Records excerpted from a collection:
########
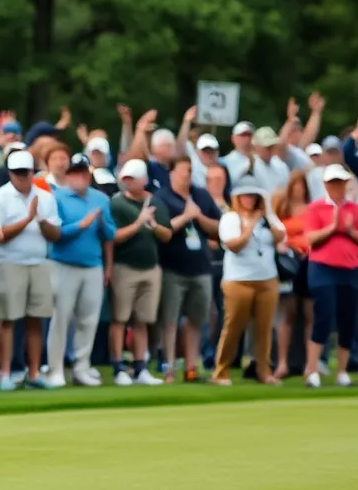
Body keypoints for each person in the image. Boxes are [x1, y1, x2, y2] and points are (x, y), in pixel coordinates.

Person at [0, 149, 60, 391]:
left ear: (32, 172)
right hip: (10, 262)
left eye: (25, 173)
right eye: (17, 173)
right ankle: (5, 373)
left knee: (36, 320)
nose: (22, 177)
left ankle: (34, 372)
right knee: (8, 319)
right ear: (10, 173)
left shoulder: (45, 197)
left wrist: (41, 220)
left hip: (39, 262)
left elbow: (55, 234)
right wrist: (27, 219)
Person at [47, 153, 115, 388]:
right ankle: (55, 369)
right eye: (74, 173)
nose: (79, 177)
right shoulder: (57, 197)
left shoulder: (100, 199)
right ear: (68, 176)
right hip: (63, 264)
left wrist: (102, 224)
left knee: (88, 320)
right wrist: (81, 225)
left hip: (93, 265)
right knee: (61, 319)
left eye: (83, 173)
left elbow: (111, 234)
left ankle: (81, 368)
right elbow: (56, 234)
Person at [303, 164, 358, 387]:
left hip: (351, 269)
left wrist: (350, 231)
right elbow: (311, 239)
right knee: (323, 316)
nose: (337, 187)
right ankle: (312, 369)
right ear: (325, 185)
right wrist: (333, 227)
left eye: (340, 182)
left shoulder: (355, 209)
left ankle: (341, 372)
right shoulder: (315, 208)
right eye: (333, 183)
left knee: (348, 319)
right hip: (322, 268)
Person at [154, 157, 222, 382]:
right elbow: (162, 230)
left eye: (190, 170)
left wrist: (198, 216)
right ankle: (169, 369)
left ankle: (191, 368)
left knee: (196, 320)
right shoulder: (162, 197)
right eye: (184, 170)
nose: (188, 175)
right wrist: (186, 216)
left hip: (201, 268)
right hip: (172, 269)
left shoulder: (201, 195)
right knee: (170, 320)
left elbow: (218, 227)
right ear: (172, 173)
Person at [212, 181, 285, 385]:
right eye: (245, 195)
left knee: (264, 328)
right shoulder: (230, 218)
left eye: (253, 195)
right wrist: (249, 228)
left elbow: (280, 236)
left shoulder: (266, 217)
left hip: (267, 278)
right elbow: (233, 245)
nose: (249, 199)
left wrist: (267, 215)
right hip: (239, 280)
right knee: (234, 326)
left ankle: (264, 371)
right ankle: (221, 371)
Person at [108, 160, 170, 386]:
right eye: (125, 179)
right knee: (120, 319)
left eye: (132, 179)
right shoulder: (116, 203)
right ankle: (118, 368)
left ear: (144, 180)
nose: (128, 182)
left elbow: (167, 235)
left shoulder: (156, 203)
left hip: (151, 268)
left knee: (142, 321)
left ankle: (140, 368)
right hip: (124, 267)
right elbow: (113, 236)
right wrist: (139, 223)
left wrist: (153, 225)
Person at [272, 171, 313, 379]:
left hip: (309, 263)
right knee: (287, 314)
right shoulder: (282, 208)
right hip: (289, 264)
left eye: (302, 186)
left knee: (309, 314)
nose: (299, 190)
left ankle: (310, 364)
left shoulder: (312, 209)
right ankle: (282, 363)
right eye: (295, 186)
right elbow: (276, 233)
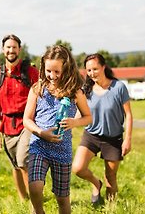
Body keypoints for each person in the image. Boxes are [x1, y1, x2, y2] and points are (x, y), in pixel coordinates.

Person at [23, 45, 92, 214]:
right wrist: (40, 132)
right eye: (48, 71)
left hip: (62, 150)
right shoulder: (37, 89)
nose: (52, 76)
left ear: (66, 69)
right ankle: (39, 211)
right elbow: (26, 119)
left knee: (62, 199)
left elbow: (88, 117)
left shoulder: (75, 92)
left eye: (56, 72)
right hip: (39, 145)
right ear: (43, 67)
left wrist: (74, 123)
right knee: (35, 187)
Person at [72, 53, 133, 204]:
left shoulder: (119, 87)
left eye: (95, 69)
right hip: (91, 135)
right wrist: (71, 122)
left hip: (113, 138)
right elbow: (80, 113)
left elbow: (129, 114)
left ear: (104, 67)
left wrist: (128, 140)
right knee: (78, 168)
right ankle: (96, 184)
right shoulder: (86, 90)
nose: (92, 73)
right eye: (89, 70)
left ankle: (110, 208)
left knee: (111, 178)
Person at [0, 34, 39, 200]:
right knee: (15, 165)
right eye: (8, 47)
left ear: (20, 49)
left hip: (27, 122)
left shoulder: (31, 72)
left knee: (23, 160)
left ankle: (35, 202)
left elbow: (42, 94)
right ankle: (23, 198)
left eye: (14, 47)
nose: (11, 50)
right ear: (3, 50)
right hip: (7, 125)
########
Required work —
The output consists solely of the lines from the line that contains "left hip: (27, 122)" through the final line of the data.

Output of the task —
left hip: (27, 122)
left shoulder: (31, 72)
left knee: (23, 160)
left ankle: (35, 202)
left elbow: (42, 94)
right ankle: (23, 198)
left eye: (14, 47)
nose: (11, 50)
right ear: (3, 50)
right hip: (7, 125)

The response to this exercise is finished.